Herzallerliebster! Du mein lieber, guter [Roland]!
Rate mal, wo ich jetzt bin? In Glauchau, bei Tante M.. Heute früh sah es zwar draußen nicht verlockend aus, nicht nach Reisewetter. Die Sonne fehlte. Aber weil es eben diese Woche noch am besten klappt, so fuhren wir los. Um ½ 10 Uhr am Vormittag kamen wir an und nun sitze ich schon wieder bei meiner liebsten Beschäftigung! Du!! Ich könnte doch nicht ruhig schlafen, wenn ich Dir heute keinen Gruß geschrieben hätte, Herzlieb! Wir wollen über Nacht bleiben, sonst verlohnt sich die umständliche Reise garnicht. Morgen um 7 Uhr abends sind wir wieder zu Haus, Vater erwartet uns dann.

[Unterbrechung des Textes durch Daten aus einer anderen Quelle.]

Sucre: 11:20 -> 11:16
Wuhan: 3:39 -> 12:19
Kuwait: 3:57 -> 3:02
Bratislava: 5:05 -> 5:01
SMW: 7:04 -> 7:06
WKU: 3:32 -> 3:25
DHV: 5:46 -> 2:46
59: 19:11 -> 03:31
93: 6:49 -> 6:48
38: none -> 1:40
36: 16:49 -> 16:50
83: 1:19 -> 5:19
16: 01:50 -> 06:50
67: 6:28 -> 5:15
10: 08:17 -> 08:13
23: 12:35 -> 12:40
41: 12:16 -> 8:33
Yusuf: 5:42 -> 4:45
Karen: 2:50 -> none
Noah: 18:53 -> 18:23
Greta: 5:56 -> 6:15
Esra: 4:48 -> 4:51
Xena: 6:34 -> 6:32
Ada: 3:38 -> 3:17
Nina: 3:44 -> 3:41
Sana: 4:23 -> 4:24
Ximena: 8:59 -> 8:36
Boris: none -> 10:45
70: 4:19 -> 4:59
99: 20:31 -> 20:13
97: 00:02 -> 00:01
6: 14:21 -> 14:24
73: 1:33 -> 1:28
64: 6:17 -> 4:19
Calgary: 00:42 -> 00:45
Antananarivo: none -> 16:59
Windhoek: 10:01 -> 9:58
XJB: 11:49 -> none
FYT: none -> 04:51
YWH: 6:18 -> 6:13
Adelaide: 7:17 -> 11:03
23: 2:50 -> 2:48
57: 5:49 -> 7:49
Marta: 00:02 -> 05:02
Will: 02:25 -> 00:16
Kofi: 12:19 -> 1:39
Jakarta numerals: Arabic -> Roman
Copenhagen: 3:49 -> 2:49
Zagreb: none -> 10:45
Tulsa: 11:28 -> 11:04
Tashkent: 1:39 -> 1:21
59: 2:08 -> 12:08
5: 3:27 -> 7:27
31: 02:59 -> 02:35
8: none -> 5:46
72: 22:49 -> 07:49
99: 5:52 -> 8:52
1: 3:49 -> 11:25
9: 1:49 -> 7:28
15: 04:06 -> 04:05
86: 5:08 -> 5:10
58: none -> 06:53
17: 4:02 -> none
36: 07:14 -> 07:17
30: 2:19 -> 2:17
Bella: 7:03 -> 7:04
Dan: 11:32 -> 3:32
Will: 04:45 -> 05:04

Eben ist die Mutsch mal mit ihrer Schwester in die Stadt, einholen. Die beiden freuen sich, weil sie sich nach langer Zeit wieder mal haben. Ich bin einstweilen in den Rang einer Gouvernante gerückt! 4 Kinder muß ich eben betreuen! Da kannst Dir vorstellen, wie ich angehängt bin! Aber im Moment habe ich mir Ruhe verschafft. Die Kleinste, Bärbel, schläft (es ist ½ 3oo [Uhr] nachmittags) die beiden großen, Hannelore und Christa haben Besuch; eine kleine Freundin, Ilse. Sie spielen Geburtstagsfeier und ich bin die Großmutter, die gerade Feldpostbriefe schreibt. Einen an Hubo und einen an Onkel A., im Auftrage von Tante M.! Aber das Liebste kommt zuerst dran, Du!! Jetzt bin ich schön ohne Aufsicht Erwachsener! Du!! An Onkel schreibe ich zum ersten Male, ich weiß garnicht, wie ich anfangen soll! Na – 's wird schon was werden! Mein kleines Patenkind ist niedlich. Ganz dunkle Augen und dunkles Haar und ein Stimmchen hat sie schon!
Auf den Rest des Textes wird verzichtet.